[SOURCE EXTRACT]:
◆ ◆ ◆ ◆

My brother wasn’t nearly as impressed when I tried to lure him into becoming audience with me. That’s okay; I was always underwhelmed by the significance of his favorite team’s touchdowns that he insisted in sharing with me.
It’s all praiseworthy as long as one among us notices.
When the soft cushion of sunset lingers with residual stains of dappled cobbler clouds predicting the sweetness of a next day’s dawn, I’m reminded to “remember this, this moment, this feeling”~
I realize that it will be lost, slipping away from me in mere moments, a sacramental fading away of time. I can barely remember the sweetness of its taste, so what’s left is the stain of its loss.
Balancing as best I can on life’s cobbled path, stumbling and tripping over rough unforgiving spots, I ponder the messy sweetness of today’s helping of soulful shortcake, treasure it up, stains and all, knowing I could never miss it if I hadn’t been allowed a taste and savored it to begin with.

◆ ◆ ◆ ◆

[PROVIDED MATERIAL]:

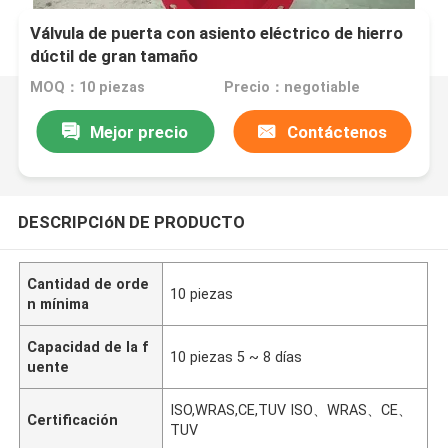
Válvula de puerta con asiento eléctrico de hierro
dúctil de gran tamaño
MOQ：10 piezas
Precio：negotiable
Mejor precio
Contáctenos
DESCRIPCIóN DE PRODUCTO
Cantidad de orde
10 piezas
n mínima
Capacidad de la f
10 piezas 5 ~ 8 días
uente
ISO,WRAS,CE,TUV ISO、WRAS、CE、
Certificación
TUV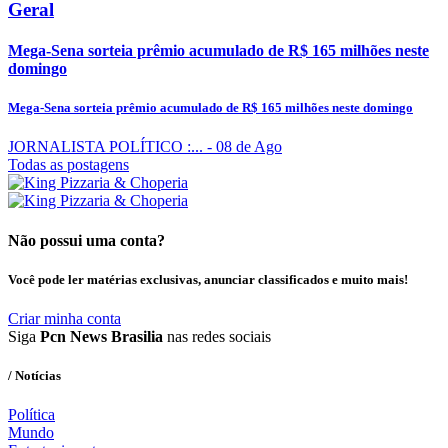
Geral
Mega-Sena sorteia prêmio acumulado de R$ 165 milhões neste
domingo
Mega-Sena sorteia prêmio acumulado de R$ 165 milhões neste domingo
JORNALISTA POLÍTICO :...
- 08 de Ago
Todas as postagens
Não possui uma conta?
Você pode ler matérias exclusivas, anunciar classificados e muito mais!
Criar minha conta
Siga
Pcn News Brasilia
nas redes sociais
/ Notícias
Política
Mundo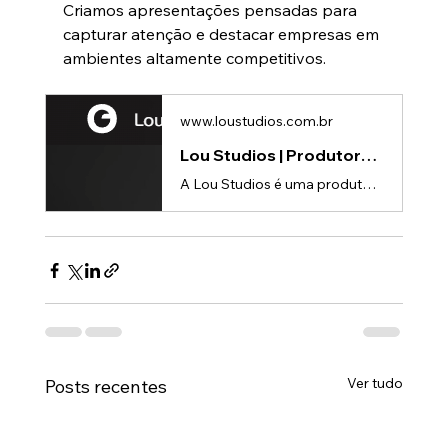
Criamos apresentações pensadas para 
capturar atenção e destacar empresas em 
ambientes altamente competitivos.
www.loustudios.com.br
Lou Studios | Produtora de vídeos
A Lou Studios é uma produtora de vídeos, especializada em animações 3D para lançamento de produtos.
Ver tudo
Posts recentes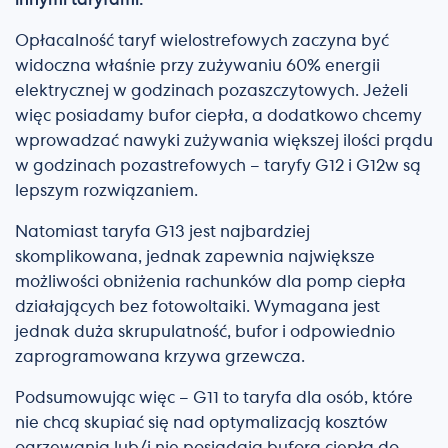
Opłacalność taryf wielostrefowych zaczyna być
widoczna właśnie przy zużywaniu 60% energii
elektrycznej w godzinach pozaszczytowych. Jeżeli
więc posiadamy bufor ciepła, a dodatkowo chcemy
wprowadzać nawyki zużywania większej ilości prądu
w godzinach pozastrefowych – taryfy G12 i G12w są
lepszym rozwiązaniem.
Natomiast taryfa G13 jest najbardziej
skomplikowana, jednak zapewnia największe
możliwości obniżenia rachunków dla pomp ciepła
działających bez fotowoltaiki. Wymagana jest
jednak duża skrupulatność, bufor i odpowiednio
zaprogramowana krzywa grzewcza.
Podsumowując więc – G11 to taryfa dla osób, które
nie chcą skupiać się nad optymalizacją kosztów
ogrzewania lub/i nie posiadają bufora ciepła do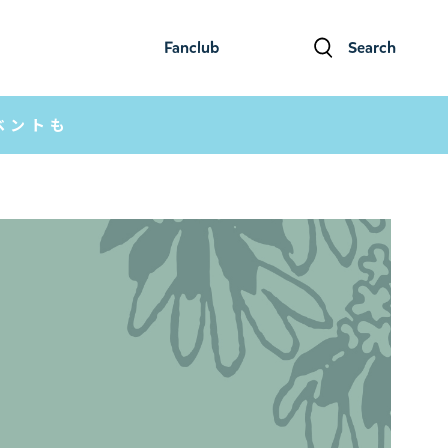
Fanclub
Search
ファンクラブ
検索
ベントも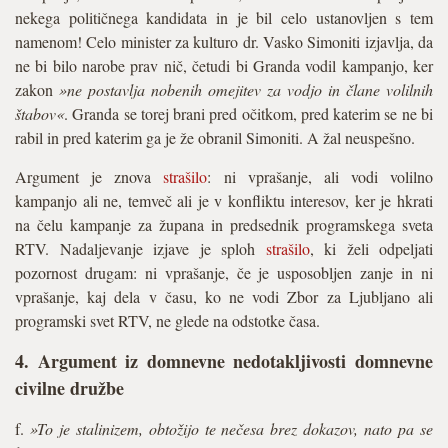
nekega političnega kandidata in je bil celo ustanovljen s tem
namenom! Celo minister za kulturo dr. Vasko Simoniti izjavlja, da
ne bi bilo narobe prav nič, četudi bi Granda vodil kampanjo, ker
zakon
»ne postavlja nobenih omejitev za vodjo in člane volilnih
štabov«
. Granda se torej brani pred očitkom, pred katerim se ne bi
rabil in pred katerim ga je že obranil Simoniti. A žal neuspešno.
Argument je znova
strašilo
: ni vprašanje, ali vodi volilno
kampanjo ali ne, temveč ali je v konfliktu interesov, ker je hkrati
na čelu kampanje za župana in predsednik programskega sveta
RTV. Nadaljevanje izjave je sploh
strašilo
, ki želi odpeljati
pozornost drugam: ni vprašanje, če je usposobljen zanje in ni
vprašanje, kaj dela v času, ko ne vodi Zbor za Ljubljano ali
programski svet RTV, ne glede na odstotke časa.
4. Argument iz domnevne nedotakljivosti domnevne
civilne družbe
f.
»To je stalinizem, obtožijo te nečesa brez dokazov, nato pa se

◆ ◆ ◆ ◆

[DESCRIPTION OF THE TASK]:
Can you write what comes next in the reflection on sunsets and fleeting sweetness, starting after its final sentence? You won't need the records for this.

[REPLY]:
In Summer, in a burst of summertime Following falls and falls of rain, When the air was sweet-and-sour of the flown fineflower of Those goldnails and their gaylinks that hang along a lime; ~Gerard Manley Hopkins from “Cheery Beggar”
Open the window, and let the air Freshly blow upon face and hair, And fill the room, as it fills the night, With the breath of the rain’s sweet might.
Nought will I have, not a window-pane, ‘Twixt me and the air and the great good rain, Which ever shall sing me sharp lullabies; And God’s own darkness shall close mine eyes; And I will sleep, with all things blest, In the pure earth-shadow of natural rest. ~James Henry Leigh Hunt from “A Night-Rain in Summer”
Sweet and sour extends far beyond a Chinese menu; it is the daily air I breathe.
I am but a cheery beggar in this summer world, hanging tight to the sweetness of each glorious moment yet knowing it cannot last:
the startling twilight gold of a July rain, the intense green of thirsty fields, a rainbow suspended in misty haze, the clouds racing to win the day’s finish line.
But as beggars aren’t choosers, sweet rain ruins hay harvest and berries turn to mold on the vine.
The sky stooping to kiss the earth may bring mud and flood.
I breathe deeply now of petrichor: the scent of raindrops falling on dry land as if I could wear it like perfume on those sour days of drought.
With my arms raised in a vee, I gather the heavens and bring my hands down slow together, press palms and bow my head.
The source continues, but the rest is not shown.